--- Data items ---
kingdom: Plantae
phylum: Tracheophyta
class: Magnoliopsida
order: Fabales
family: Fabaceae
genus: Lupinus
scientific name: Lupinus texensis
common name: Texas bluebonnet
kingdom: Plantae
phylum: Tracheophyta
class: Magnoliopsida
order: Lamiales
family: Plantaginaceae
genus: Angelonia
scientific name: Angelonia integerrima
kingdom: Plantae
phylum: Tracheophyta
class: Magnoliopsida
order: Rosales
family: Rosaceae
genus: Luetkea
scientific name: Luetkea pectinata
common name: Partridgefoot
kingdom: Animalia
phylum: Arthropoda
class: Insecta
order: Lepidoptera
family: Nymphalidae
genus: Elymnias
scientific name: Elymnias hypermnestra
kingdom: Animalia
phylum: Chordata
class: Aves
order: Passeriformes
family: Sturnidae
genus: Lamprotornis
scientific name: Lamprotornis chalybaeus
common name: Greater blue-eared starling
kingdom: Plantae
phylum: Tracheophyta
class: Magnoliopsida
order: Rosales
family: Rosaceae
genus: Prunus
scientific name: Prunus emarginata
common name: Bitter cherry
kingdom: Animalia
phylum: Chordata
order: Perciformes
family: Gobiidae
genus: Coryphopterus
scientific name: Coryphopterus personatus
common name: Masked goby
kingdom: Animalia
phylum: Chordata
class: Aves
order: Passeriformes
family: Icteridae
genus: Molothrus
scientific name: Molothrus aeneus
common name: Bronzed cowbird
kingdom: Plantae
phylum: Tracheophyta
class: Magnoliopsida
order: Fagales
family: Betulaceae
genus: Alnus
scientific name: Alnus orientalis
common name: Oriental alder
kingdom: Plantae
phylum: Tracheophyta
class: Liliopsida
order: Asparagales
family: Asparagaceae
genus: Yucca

--- THE PROBLEM ---
From the items above, copy each line that contains the word "scientific". Case matters.

--- ANSWER TO THIS TASK ---
scientific name: Lupinus texensis
scientific name: Angelonia integerrima
scientific name: Luetkea pectinata
scientific name: Elymnias hypermnestra
scientific name: Lamprotornis chalybaeus
scientific name: Prunus emarginata
scientific name: Coryphopterus personatus
scientific name: Molothrus aeneus
scientific name: Alnus orientalis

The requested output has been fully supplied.